**Texto del documento**
El asalto despiadado contra Charlie Hebdo pasó hace ya algunas semanas, pero nunca se llega tarde a esta clase de acontecimientos. Se trata de un ataque a la libertad de expresión y un ataque a la libertad de reírse, perpetrado desde las oscuras cavernas de la ignorancia fundamentalista que se profesa como religión, porque la ignorancia también llega a ser una profesión de fe.

La indignación ha estallado por todas partes, algo saludable en un mundo donde todos los días vemos amenazada la libertad de palabra. Periodistas decapitados por denunciar a los traficantes de drogas, y perseguidos y encarcelados por exponer los actos de corrupción gubernamental; diarios y revistas que se cierran por temor ante la represión, o por amenazas, o porque los gobiernos les quitan o restringen el acceso al papel de imprenta, o la publicidad oficial; estaciones de radio y televisión compradas por el poder, para acallarlas o mediatizarlas. Todas son formas de intolerancia, tanto como la intolerancia religiosa.

Pero comenzamos a escuchar voces que nos preguntan si los redactores y caricaturistas de Charlie Hebdo no debieron ser más moderados. Nos dicen que si se han abstenido de burlarse de Mahoma, porque todas las religiones merecen respeto, esa tragedia se habría evitado. O sea, que estaba en manos de las propias víctimas quitarse del riesgo de ser asesinadas, con solo hacer uso del buen juicio. ¿Por qué caer en actos de provocación, si uno sabe que en eso le va la vida?

Esas reflexiones sobre la prudencia desbordan la infamia de los asesinatos de París, y se extienden a todo el oscuro territorio de la libertad de expresión, amenazada en tantas partes. ¿Por qué un periodista de esos que son asesinados en Honduras o en México, no piensa mejor en la familia que va a dejar desamparada, antes de exponerse, con sus pertinaces denuncias, a la ira de los narcotraficantes o de los pandilleros? ¿Por qué mejor no se quedan callados los medios de comunicación que hacen revelaciones peligrosas para que no les pongan una bomba? ¿Por qué no guardan silencio los periódicos a quienes reprimen negándoles papel, y así tendrán suficiente para imprimir todo lo que quieran, menos aquellos que al poder no le gusta?

**Fragmentos de datos**
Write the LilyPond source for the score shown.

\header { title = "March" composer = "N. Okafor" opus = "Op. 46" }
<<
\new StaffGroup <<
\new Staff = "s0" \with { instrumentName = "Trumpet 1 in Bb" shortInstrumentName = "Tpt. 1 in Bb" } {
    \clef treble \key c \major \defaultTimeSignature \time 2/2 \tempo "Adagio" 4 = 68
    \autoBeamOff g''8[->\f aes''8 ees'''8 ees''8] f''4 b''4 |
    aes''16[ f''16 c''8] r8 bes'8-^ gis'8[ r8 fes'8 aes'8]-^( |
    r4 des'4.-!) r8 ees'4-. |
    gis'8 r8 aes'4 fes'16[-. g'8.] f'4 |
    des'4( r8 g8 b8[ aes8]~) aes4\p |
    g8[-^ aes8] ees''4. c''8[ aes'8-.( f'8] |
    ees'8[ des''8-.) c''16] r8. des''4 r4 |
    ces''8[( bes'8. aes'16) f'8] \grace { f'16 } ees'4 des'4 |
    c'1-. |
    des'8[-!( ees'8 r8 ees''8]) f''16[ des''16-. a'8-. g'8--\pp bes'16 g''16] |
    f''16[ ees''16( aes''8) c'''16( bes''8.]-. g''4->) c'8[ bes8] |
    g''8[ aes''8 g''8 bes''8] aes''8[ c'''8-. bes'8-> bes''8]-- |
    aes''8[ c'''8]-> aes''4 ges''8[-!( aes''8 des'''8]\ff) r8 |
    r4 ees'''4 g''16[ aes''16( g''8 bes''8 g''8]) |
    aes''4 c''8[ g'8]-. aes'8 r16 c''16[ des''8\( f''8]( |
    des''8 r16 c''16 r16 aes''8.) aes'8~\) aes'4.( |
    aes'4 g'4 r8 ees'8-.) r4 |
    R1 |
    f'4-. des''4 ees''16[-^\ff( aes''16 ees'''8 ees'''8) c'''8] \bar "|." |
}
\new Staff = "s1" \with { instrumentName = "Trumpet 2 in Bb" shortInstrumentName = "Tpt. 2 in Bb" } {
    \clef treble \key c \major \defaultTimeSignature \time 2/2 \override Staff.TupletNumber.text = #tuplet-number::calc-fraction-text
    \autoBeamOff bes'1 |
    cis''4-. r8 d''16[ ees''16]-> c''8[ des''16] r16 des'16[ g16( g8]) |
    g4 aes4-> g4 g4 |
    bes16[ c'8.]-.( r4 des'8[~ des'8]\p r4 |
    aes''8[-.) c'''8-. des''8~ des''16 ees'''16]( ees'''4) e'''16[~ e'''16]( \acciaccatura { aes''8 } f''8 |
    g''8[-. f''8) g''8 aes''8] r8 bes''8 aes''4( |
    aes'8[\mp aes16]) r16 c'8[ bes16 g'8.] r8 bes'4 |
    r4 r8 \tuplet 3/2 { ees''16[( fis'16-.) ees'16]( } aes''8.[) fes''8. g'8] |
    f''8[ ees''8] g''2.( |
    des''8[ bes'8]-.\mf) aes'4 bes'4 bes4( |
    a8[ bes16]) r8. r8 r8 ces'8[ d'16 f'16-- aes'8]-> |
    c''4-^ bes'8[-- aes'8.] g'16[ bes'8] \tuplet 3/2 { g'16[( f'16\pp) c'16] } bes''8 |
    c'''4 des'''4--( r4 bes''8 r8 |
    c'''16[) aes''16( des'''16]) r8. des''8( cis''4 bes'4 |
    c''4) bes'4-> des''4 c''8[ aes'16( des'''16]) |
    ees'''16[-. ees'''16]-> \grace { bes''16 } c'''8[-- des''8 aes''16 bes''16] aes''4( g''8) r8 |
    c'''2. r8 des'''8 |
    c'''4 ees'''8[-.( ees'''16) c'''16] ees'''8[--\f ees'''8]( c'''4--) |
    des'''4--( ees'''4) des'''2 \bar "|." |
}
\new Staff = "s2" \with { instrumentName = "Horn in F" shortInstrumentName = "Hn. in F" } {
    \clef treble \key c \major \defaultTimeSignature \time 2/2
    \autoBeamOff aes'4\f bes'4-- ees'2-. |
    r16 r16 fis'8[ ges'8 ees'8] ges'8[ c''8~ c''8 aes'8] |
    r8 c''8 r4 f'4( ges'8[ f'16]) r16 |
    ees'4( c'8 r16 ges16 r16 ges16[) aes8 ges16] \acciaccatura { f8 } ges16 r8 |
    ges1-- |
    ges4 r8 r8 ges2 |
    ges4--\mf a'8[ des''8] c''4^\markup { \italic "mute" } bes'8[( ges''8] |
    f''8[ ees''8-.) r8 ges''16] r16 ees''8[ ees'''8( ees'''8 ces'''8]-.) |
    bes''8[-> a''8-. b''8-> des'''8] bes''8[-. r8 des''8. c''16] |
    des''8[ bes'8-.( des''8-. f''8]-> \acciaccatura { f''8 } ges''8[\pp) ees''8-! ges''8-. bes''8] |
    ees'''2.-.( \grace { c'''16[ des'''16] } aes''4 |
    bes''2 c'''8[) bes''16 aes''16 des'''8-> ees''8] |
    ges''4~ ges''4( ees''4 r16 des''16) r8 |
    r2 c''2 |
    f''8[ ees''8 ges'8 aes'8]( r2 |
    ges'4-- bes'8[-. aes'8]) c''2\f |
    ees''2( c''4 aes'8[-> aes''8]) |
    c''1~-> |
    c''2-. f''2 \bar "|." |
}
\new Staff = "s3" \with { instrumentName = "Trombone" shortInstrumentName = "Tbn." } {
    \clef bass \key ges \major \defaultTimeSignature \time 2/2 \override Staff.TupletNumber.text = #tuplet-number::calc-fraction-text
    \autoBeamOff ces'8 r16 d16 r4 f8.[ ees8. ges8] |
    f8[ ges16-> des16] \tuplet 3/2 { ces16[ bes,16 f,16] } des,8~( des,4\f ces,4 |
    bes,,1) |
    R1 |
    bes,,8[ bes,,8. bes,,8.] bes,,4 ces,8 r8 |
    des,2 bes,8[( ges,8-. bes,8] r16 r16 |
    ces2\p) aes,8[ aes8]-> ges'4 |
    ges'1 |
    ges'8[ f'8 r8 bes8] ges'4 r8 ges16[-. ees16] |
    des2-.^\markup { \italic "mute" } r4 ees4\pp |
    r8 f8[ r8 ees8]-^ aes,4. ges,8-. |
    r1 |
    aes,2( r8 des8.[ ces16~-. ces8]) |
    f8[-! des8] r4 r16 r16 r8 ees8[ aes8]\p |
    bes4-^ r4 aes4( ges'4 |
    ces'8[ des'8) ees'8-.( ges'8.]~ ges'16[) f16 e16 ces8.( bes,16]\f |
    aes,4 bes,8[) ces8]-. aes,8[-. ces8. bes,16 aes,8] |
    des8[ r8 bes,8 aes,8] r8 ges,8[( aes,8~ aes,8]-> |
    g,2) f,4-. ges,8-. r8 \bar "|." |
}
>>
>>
--
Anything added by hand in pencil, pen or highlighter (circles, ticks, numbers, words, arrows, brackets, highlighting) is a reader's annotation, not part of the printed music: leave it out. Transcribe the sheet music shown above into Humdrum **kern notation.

**Por hacer**
1. En el texto sobre el ataque a Charlie Hebdo, ¿en qué dos países se dice que asesinan a periodistas?
2. Escribe lo que sigue después de la última oración del texto sobre el ataque a Charlie Hebdo.

**Respuestas**
1. En Honduras y en México.

2.
Si se trata de una fiera que ya sabemos que es peligrosa, que tiene colmillos afilados, y no entienden ni de chistes ni de bromas, ¿la sensatez no nos indica que no debemos provocarla, ni burlarnos de ella, ni reírnos en sus narices? Estos razonamientos son parecidos a los que se usan para eximir de culpa de los agresores sexuales. ¿No harían mejor las mujeres en vestirse de manera recatada, en lugar de usar provocativos escotes, o minifaldas atrevidas? Son ellas las que los incitan al pecado, y después no deberían quejarse si las violan.

Si esta lógica de la cobardía prosperara, estaríamos aceptando que la libertad de expresión debe ser cedida por partes, según la sensatez lo vaya dictando, y luego, cuando abriéramos los ojos, nos daríamos cuenta que la hemos cedido toda, y la hemos dejado en manos de quienes, gracias a nuestra prudencia, la estarían ahora administrando: los fanáticos que sólo saben leer en las páginas en blanco del libro de la ignorancia. Los capos del narcotráfico. Los autócratas que tienen proyectos de redención para sus pueblos, y a quienes la palabra libre estorba sus planes.

Y habríamos cedido también el saludable derecho de reírnos en público. De reírnos de las ideas fijas y solemnes, de los personajes pomposos, de las ridiculeces y de las iniquidades del poder, de los políticos corruptos, de los oropeles y fastos con que se visten los reyes del narcotráfico y sus acólitos. Permitiríamos ser expulsados del mundo de la risa, que es por naturaleza irreverente.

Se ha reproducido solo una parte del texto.